Wednesday, November 17, 2010

VISION 2010 – Parting views

After three demanding days on the show floor and travel home from Stuttgart (in many cases delayed by a fierce storm over northern Europe), it’s clear that VISION 2010 was a major success, a relief to the organizers and exhibitors, and a good omen for 2011.


(Figure: The Mid-Size Robocup Team: Tech United Eindhoven put on a show)

In no particular order, here are some observations:

- This tradeshows is alive and well. It drew a record 6800 visitors, 1600 exhibitors, and 323 exhibiting companies. Forty four percent of the exhibitors came from outside Germany, primarily from the US and South Korea. Thirty five percent of the visitors came from outside Germany

- Most companies reported strong to torrid growth in the past months. Basler, for example, grew very fast but expects sales will soften in the first and second quarters of 2011, before strengthening again in the second half of next year.

- A price war is being waged in some lower-ends of the camera world. Several of the competing vendors are German and continue making their cameras in Germany despite higher labor costs. Their plan is to win on the basis of innovation and quality. Part of their strategy is to use consumer interfaces, move from CCD to CMOS sensors, add capabilities in software not hardware, and continue developing smaller camera footprints.

- Several of the larger camera vendors told me that over 60 percent of their business is non-industrial--that was surprising but shouldn’t have been. It’s been predicted for several years and now it’s true. Growth is very fast in transportation/traffic management, security, and point of sale/entertainment applications. Each sector (especially security) has its own barriers to entry, with large, established system vendors and low-cost competition from “legacy” CCTV cameras.
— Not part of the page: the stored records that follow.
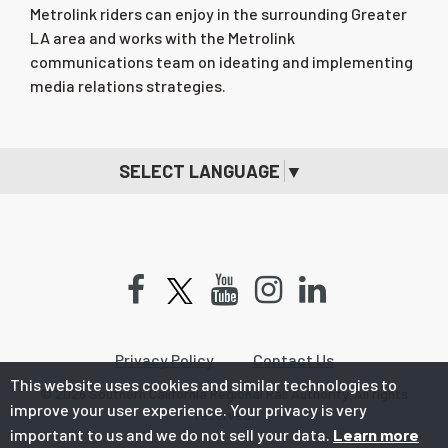
Metrolink riders can enjoy in the surrounding Greater
LA area and works with the Metrolink
communications team on ideating and implementing
media relations strategies.
SELECT LANGUAGE
▼
Facebook
Youtube
Instagram
LinkedIn
Privacy Policy
Contact Us
This website uses cookies and similar technologies to
© 2026 Southern California Regional Rail Authority. All rights
improve your user experience. Your privacy is very
reserved.
important to us and we do not sell your data.
Learn more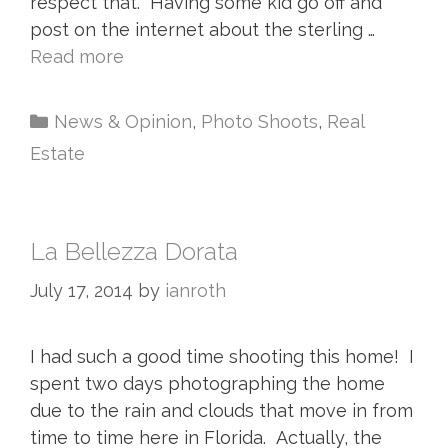
respect that. Having some kid go off and
post on the internet about the sterling …
Read more
News & Opinion
,
Photo Shoots
,
Real
Estate
La Bellezza Dorata
July 17, 2014
by
ianroth
I had such a good time shooting this home! I
spent two days photographing the home
due to the rain and clouds that move in from
time to time here in Florida. Actually, the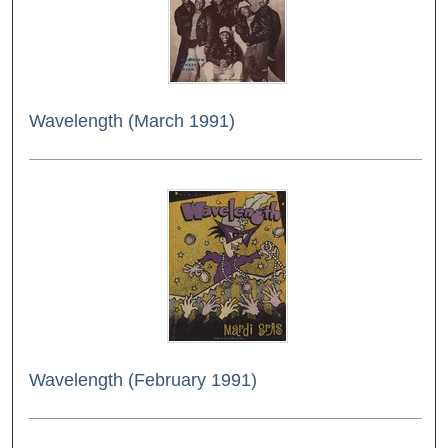
Wavelength (March 1991)
Wavelength (February 1991)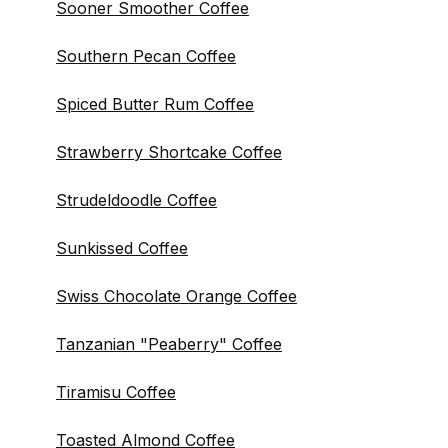
Sooner Smoother Coffee
Southern Pecan Coffee
Spiced Butter Rum Coffee
Strawberry Shortcake Coffee
Strudeldoodle Coffee
Sunkissed Coffee
Swiss Chocolate Orange Coffee
Tanzanian "Peaberry" Coffee
Tiramisu Coffee
Toasted Almond Coffee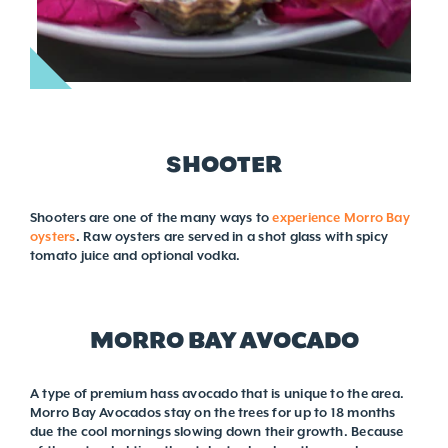
SHOOTER
Shooters are one of the many ways to
experience Morro Bay
oysters
. Raw oysters are served in a shot glass with spicy
tomato juice and optional vodka.
MORRO BAY AVOCADO
A type of premium hass avocado that is unique to the area.
Morro Bay Avocados stay on the trees for up to 18 months
due the cool mornings slowing down their growth. Because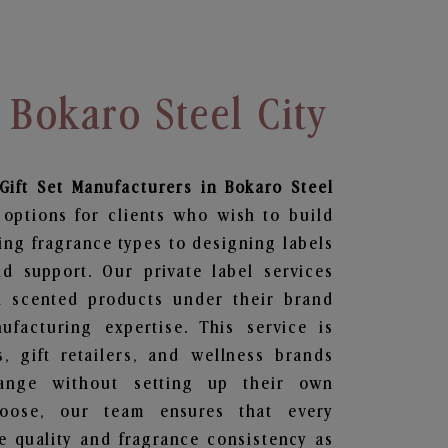
 Bokaro Steel City
Gift Set
Manufacturers in Bokaro Steel
 options for clients who wish to build
ing fragrance types to designing labels
 support. Our private label services
n scented products under their brand
facturing expertise. This service is
s, gift retailers, and wellness brands
ange without setting up their own
hoose, our team ensures that every
 quality and fragrance consistency as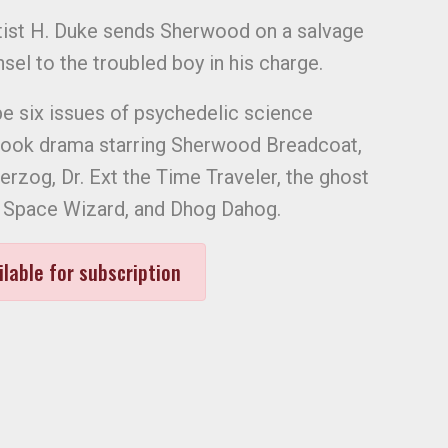
ntist H. Duke sends Sherwood on a salvage
sel to the troubled boy in his charge.
be six issues of psychedelic science
book drama starring Sherwood Breadcoat,
erzog, Dr. Ext the Time Traveler, the ghost
e Space Wizard, and Dhog Dahog.
ilable for subscription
- According to system integrator Luster LightVision in Beijing, the Chinese machine vision market is roughly $76 million industrial and $50 million non-industrial, with transportation and logistics the fastest growing segments. 2010 will be the year that machine vision really takes off although it is hampered by the fact that the markets are so cost-sensitive, there is little interdisciplinary system design knowledge or machine vision expertise, and the industry organization is weak.

- GigE is seeing steady global growth, with the GigE Vision standard being used in some non-machine vision applications, including embedded military and medical applications.

- Tradeshows are inspiring because they give engineers a chance to get out of the office, lab, or factory and talk to suppliers, developers, or speakers at technical session. Google may be a great tool for search or for comparing components, but human interaction is a better source of innovation, or maybe for learning that someone else has already solved your problem. Engineering management should encourage their staff to get out, ask questions, and see what the world is doing.